I can't comment on fuel sold in Eastern Canada but generally all ethanol blended fuels must be marked as it has not become commonplace for vehicles to support ethanol fuel here in Canada.

I agree, a fresh oil change and premium 91 octane fuel with fuel stabilizer will make sure there will be no future problems firing up equipment next season.


----------



## ddawg16 (Aug 15, 2011)

I don't agree with the GPM being a factor in cleaning....unless your doing sidewalks and parking lots.

When I was prep'n my house for painting....the less water, the better. Washing down the engine bay of my jeep? The less water, the better.

Gas or Electric....depends on the expected use.


----------



## Oso954 (Jun 23, 2012)

> I don't agree with the GPM being a factor in cleaning.


That's kind of like saying you don't believe in F=MA.


----------



## raylo32 (Nov 25, 2006)

Gas vs electric... Having used both I was pleasantly surprised by the current electrics. Adequate power for decks, siding, even driveways and steps, although the work will take a little longer. Plus I have no other gas powered equipment (homeowners does the mowing and such) so it was a no brainer for me to go electric. If you have larger or more frequent need and job time is important, get gas. If you have less frequent use where avoiding maintenance or storing gas is more of an issue, then electric can make sense. WFM....


----------



## MoldBuster (Jan 18, 2007)

ddawg16 said:


> I don't agree with the GPM being a factor in cleaning....unless your doing sidewalks and parking lots.
> 
> When I was prep'n my house for painting....the less water, the better. Washing down the engine bay of my jeep? The less water, the better.
> 
> Gas or Electric....depends on the expected use.


GPM is an unquestionable proven factor. Every doubling of PSI gives you a 40% increase in cleaning power. Every doubling of GPM gives you a 100% increase in cleaning power. Ask any professional power cleaning professional who makes a living with their equipment. Higher PSI is also far more destructive to wood. Soft washing with the proper chem mix is the accepted standard for wood preservation. With oily residue, the key is heat and the proper chem selection. 
Most good commercial grade power washers are hot water units rated at 8GPM or higher at 3K PSI or lower.


----------



## bobrok (Dec 7, 2007)

I have questions about electric pressure washers and this seems the most recent thread on the subject. Hope some folks are still following this.

I had a Husky 2000psi washer fail on me after what I thought was minimal homeowner use over several years. My manifold blew and I went and replaced it with a brass manifold only to have the motor smoke on me shortly after this. Motor is non-replaceable I am told. 
Upon researching I read that the inexpensive 'big box store' washers give about 300 hours of service; that's all to be expected from them. Seriously? I suppose I could have run this for 300-some hours over the handful of years I owned it, but I really doubt it. Very disappointed to say the least.

In researching new washers I am debating between the Karcher K5.740X and the AR Blue Clean 1900.

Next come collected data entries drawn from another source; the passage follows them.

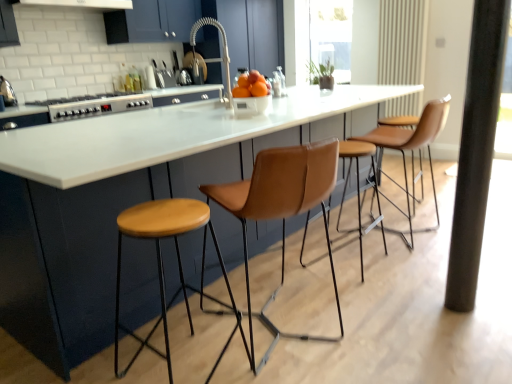
This screenshot has width=512, height=384. I want to click on free region under leather at center, which is counted as the first chair, starting from the front (from a real-world perspective), so click(x=292, y=328).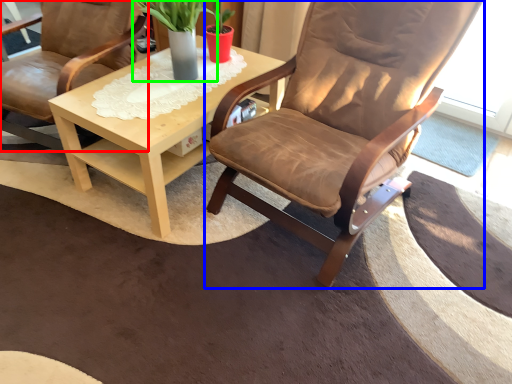
Question: Which object is positioned farthest from chair (highlighted by a red box)? Select from chair (highlighted by a blue box) and houseplant (highlighted by a green box).

Choices:
 (A) chair
 (B) houseplant

Answer: (A)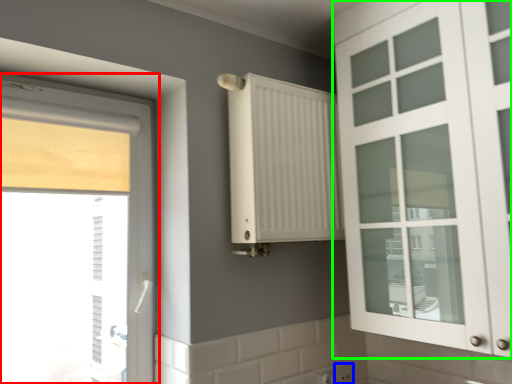
Question: Based on their relative distances, which object is nearer to window (highlighted by a red box)? Choose from electric outlet (highlighted by a blue box) and cabinetry (highlighted by a green box).

Choices:
 (A) electric outlet
 (B) cabinetry

Answer: (A)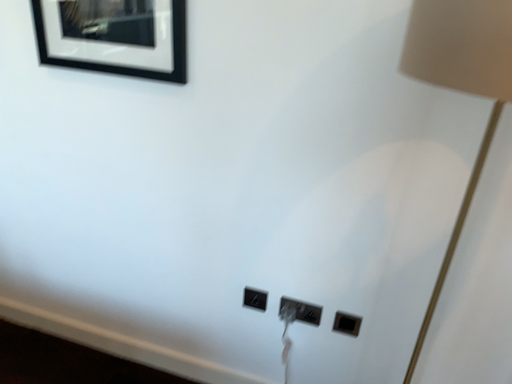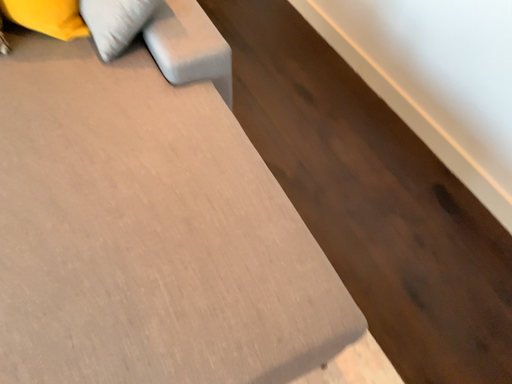
Question: How did the camera likely rotate when shooting the video?

Choices:
 (A) rotated right
 (B) rotated left

Answer: (B)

I'm wondering if anyone has experience/opinions on axial cam vs. triplex pumps? I read that triplex is a longer lasting pump.

Also, one has a water cooled induction motor, I don't see any specs on the other. This also seems important, especially since my old motor took up smoking the last time I used it!

Any opinions on these would be welcome, and thank you.


----------



## ToolSeeker (Sep 19, 2012)

I will post to keep the thread alive but I have never used either of the units you named. Mine is a Troy Built and I would recommend it to any one.


----------



## Gymschu (Dec 12, 2010)

ToolSeeker said:


> I will post to keep the thread alive but I have never used either of the units you named. Mine is a Troy Built and I would recommend it to any one.


Mine is also, ToolSeeker. I have been pleasantly surprised by how well it has performed. Mine is a 3 GPM, 2800 psi unit. I didn't buy a big unit because it's just too much machine to haul around in my pickup truck. I don't have to have 100% clean efficiency either since most substrates I am cleaning will be painted.

As a side note, regular maintenance and proper winter storage goes a long way toward keeping your PW up and running for many years. I change the filter, spark plug, oil, every spring.


----------



## r0ckstarr (Jan 8, 2013)

I got the Stanley model 2000. Same one as the 2nd post of this thread. I've already washed the back patio, entire brick house, deck, truck, and most of my wooden fence. No complaints yet.


----------



## bobrok (Dec 7, 2007)

bump

*...opinions on axial cam vs. triplex pumps? I read that triplex is a longer lasting pump.

Also...a water cooled induction motor...*

I'm still hoping to get opinions on these pumps & motor styles. Anyone?


----------